> _AIM_: Select each line of the material below that contains the string "завданнями" and copy those lines.
--- begin DATA SUPPLIED ---
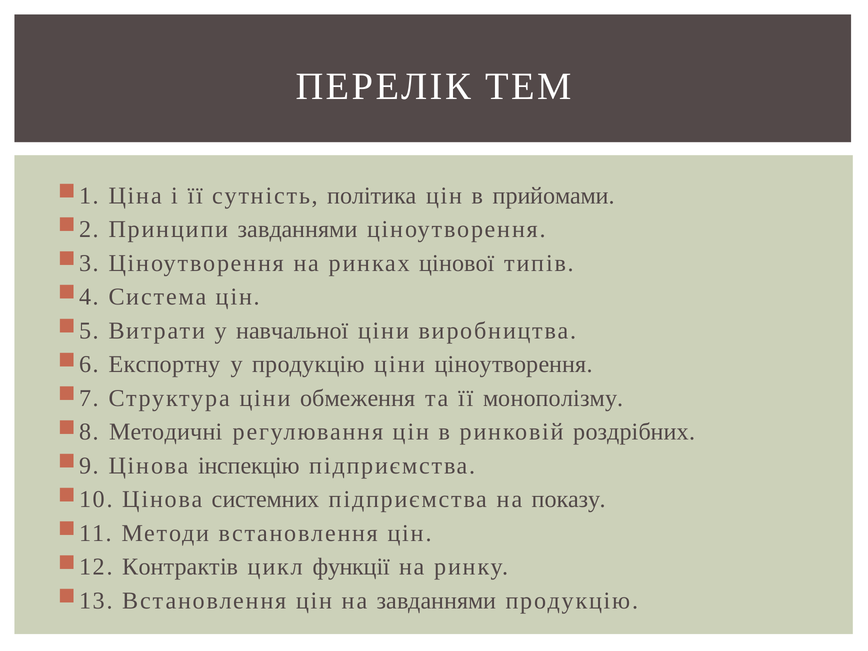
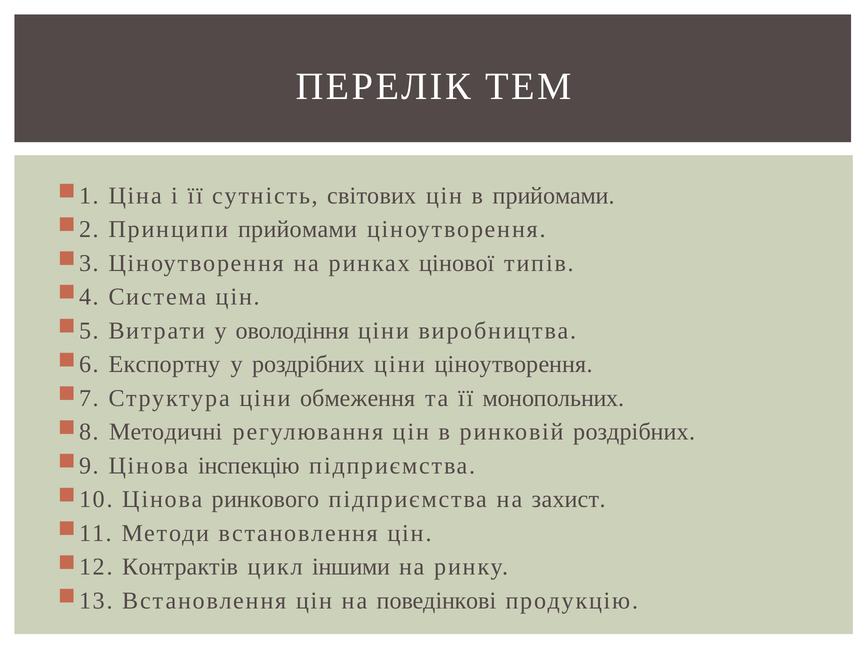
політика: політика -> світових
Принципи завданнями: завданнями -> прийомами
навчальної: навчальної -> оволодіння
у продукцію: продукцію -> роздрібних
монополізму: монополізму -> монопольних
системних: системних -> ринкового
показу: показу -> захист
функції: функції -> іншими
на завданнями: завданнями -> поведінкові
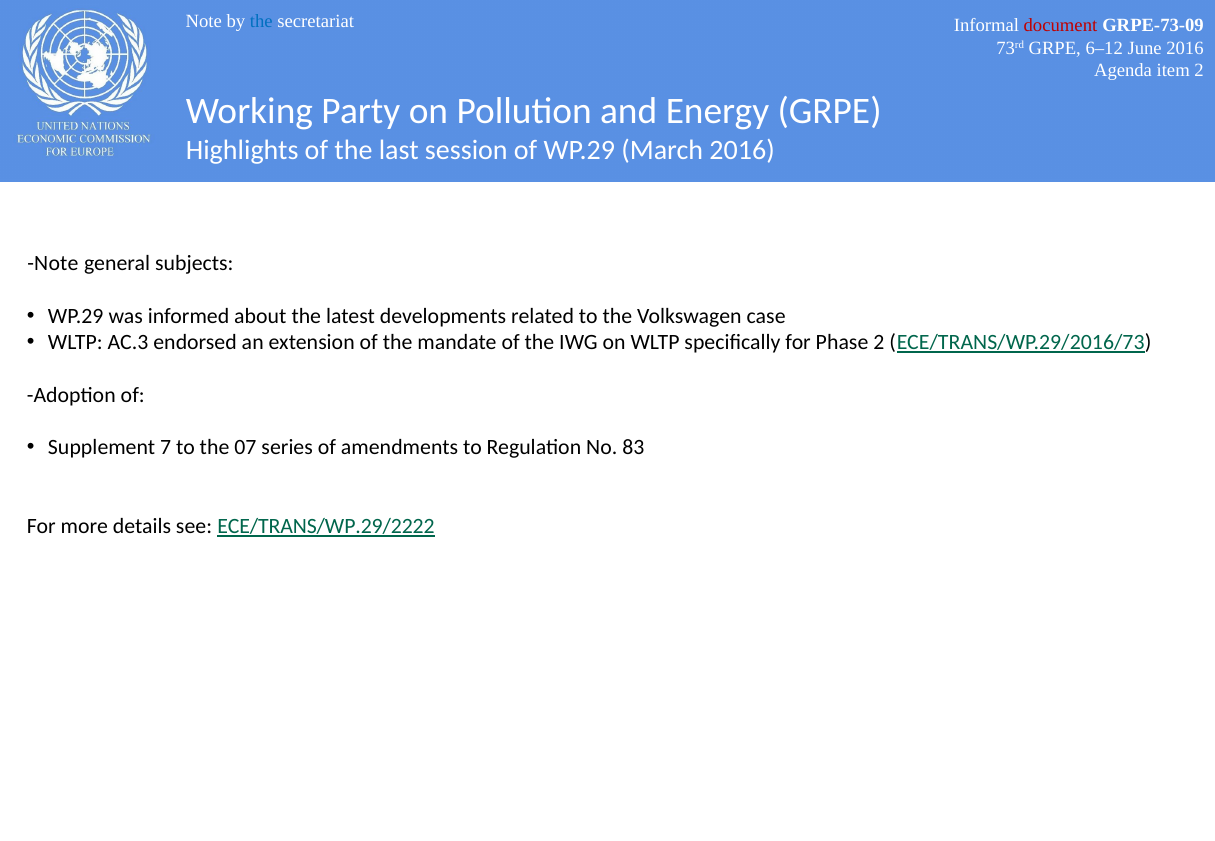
--- end DATA SUPPLIED ---
--- begin DATA SUPPLIED ---
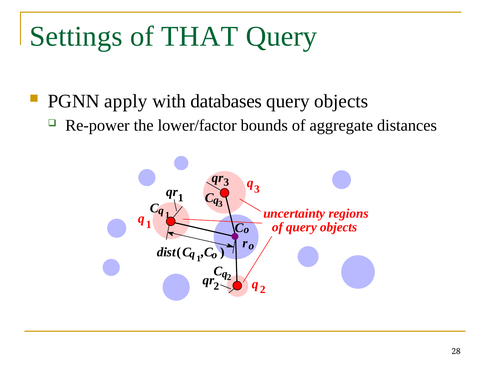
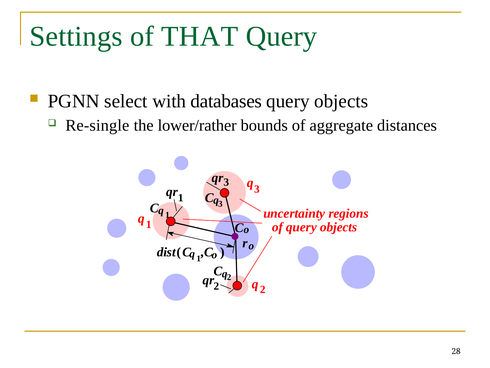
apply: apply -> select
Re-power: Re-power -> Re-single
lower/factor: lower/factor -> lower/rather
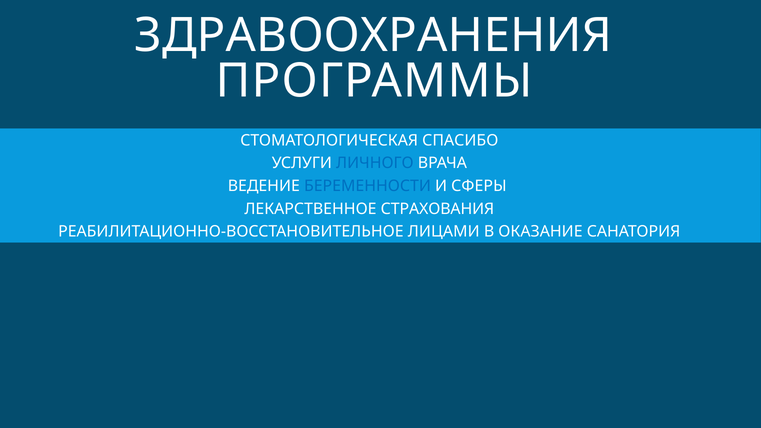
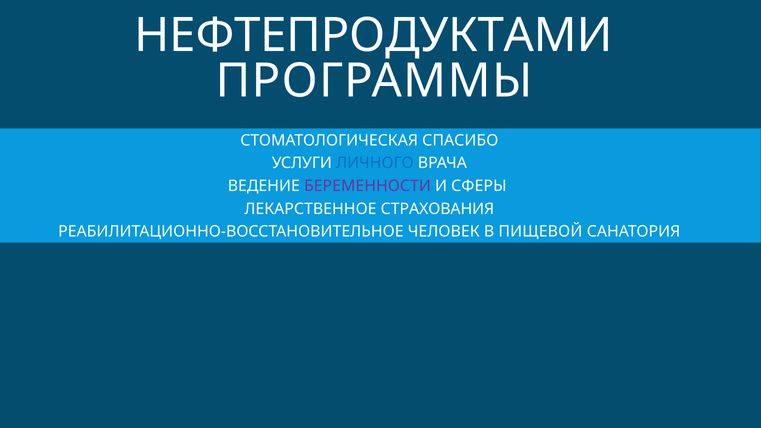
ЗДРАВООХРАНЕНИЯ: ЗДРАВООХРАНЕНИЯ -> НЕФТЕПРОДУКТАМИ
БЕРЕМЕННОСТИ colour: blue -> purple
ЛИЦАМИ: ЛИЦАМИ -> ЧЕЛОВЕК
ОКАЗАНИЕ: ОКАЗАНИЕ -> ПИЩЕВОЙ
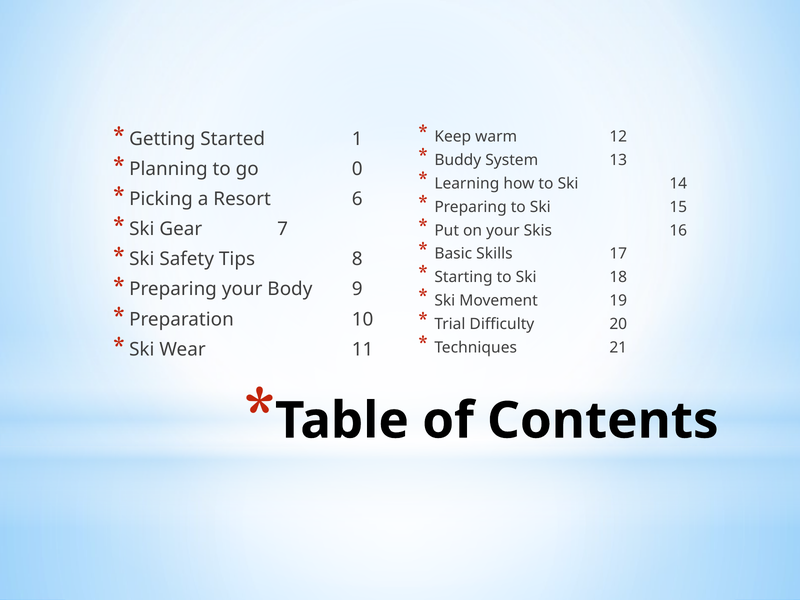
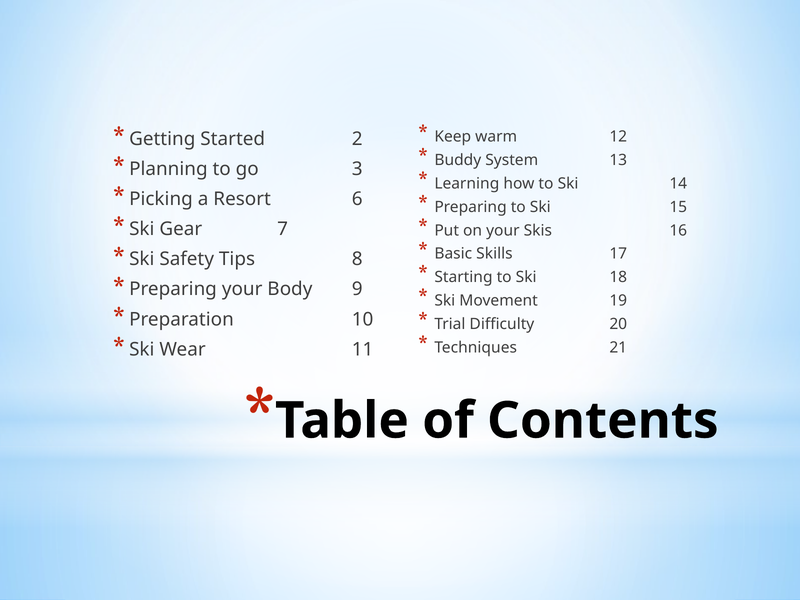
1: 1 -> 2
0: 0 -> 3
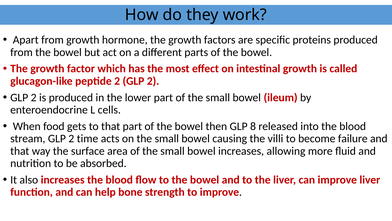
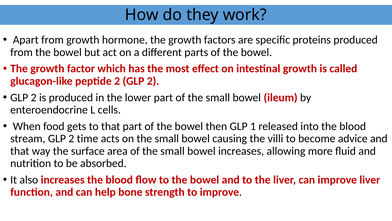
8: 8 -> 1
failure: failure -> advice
--- end DATA SUPPLIED ---
> _REPLY_:
Принципи завданнями: завданнями -> прийомами
на завданнями: завданнями -> поведінкові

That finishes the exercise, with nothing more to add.